Vertical effects of near-fault ground motions and the optimal IMs for seismic response of continuous girder bridges with FPB isolators

The characteristics of vertical components in the near-fault region were investigated based on 121 pairs of typical near-fault ground motions. A weak positive correlation between the vertical and horizontal peak ground acceleration (PGA) and peak ground velocity (PGV) is shown. Basically, the ratios of vertical to horizontal peak ground acceleration and velocity of the near-fault ground motions comply with the lognormal distribution, and the vertical ground motions are significantly stronger at lower periods. Fifteen scaler horizontal and nine scaler vertical IMs are compared to select the optimal scaler IMs of horizontal and vertical seismic demands of an isolated girder bridge with friction pendulum bearings (FPB isolators). It is found that acceleration-related scalar IMs perform better for vertical seismic demands, while velocity-related scaler IMs perform better for horizontal seismic demands.
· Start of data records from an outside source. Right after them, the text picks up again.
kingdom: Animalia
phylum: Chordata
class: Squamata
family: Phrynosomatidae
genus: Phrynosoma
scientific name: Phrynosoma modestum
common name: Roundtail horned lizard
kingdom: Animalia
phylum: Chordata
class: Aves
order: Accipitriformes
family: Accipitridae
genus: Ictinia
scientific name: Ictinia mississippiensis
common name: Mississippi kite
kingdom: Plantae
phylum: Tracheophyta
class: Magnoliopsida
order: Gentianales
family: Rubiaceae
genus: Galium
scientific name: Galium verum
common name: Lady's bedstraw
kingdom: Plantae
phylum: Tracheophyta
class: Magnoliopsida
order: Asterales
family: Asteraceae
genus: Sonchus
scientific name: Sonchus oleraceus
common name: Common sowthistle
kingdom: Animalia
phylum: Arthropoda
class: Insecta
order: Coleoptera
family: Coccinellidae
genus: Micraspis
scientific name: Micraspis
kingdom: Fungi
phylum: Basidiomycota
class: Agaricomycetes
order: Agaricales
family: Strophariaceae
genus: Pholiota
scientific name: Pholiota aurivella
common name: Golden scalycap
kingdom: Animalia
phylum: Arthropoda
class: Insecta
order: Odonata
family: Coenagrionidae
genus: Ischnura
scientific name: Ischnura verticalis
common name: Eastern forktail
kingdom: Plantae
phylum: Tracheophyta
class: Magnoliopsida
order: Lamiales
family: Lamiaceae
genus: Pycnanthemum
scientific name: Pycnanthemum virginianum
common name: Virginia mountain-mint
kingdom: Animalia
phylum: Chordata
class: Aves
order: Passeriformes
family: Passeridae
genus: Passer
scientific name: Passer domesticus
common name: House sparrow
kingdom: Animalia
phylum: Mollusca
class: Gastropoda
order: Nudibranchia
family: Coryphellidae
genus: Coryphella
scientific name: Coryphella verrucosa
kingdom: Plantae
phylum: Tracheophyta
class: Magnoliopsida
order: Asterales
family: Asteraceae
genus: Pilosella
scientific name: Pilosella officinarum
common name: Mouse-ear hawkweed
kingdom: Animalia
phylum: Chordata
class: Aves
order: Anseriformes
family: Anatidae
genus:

The optimal vector-valued IM, consisting of scalar horizontal and vertical IMs in the forms of [IMh, IMv], for horizontal seismic demands were proposed. The optimal vector-valued IMs show an apparent improvement in efficiency compared with the corresponding scaler IMs when vertical components are considered. Furthermore, the probabilistic seismic demand models (PSDMs) for horizontal seismic demands with optimal vector-valued IM were adopted to assess the seismic demands under a given intensity of vertical and horizontal ground motions. It is identified that the vertical effects significantly influence the shear force of piers while slightly influencing the curvature of piers and bearing displacements.